Work required » Show every line in the records that contains the word "النظرية".

Text transcribed from pages »

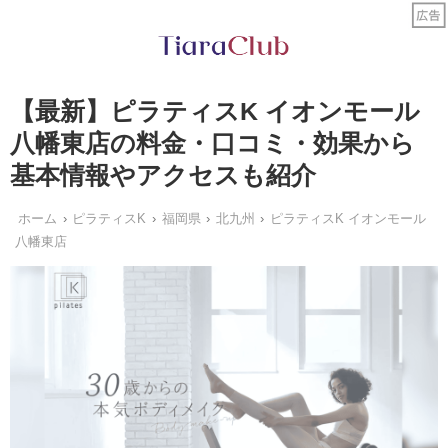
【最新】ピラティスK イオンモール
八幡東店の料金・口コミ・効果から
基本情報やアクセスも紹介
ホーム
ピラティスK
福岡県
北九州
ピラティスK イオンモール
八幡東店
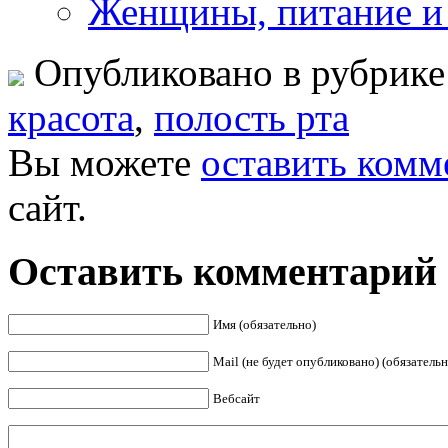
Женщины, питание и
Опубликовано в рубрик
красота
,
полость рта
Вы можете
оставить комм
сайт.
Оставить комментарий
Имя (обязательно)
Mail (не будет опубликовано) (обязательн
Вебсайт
--
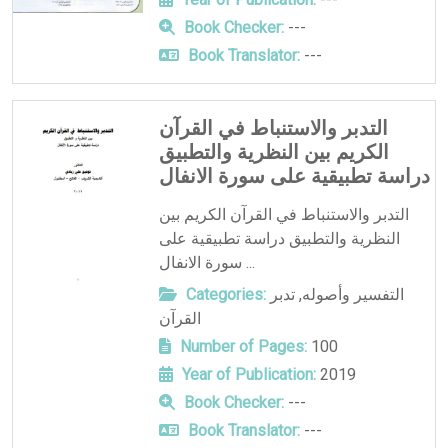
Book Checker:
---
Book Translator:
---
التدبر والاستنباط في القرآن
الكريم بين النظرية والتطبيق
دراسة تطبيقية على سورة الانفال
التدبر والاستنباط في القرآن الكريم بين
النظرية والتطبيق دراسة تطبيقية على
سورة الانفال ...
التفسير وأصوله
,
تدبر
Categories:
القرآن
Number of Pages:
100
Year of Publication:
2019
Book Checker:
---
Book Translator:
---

Answer space »
الكريم بين النظرية والتطبيق
النظرية والتطبيق دراسة تطبيقية على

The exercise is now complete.